REQUIRED ACTION
When a picture appears among the records, leave it out, and copy all else exactly.

SOURCE RECORDS
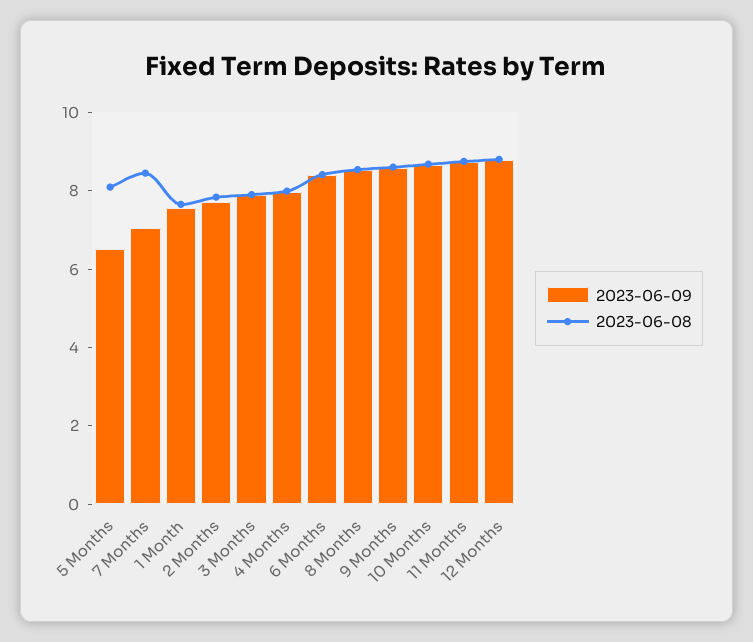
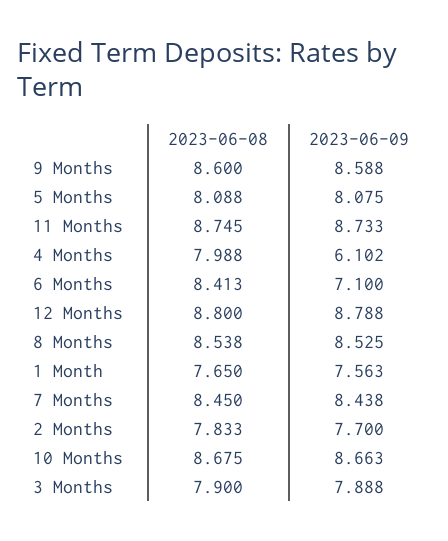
2023-06-09, 5 Months: 6.5 -> 8.075
2023-06-09, 7 Months: 7 -> 8.438
2023-06-09, 4 Months: 8 -> 6.102
2023-06-09, 6 Months: 8.5 -> 7.1

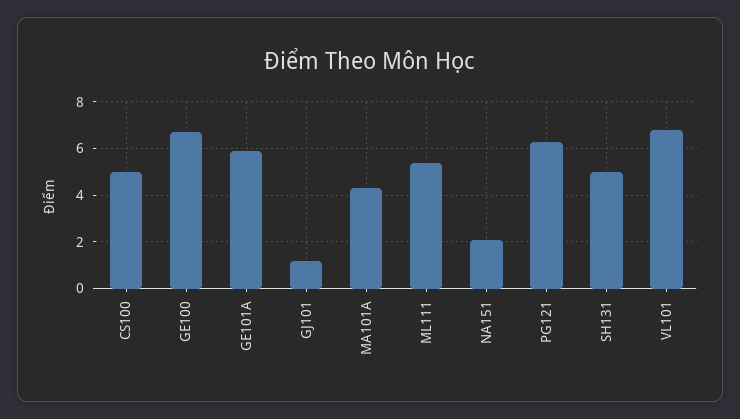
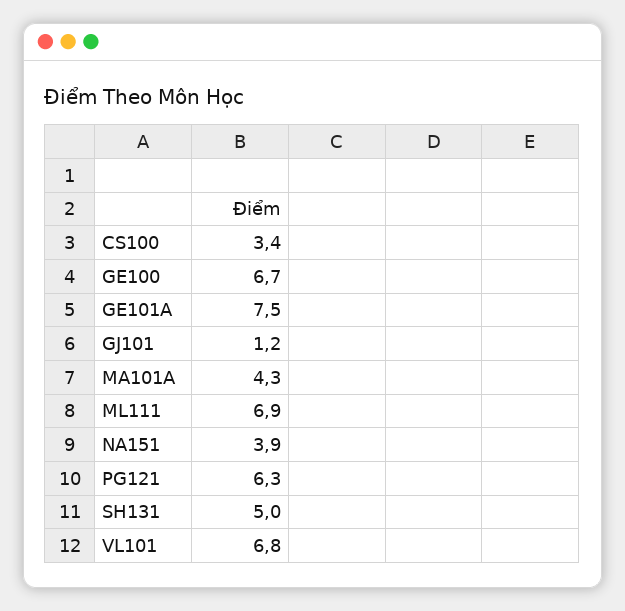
CS100: 5 -> 3.4
GE101A: 6 -> 7.5
ML111: 5.5 -> 6.9
NA151: 2 -> 3.9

EXPECTED ANSWER
2023-06-09, 5 Months: 6.5 -> 8.075
2023-06-09, 7 Months: 7 -> 8.438
2023-06-09, 4 Months: 8 -> 6.102
2023-06-09, 6 Months: 8.5 -> 7.1

CS100: 5 -> 3.4
GE101A: 6 -> 7.5
ML111: 5.5 -> 6.9
NA151: 2 -> 3.9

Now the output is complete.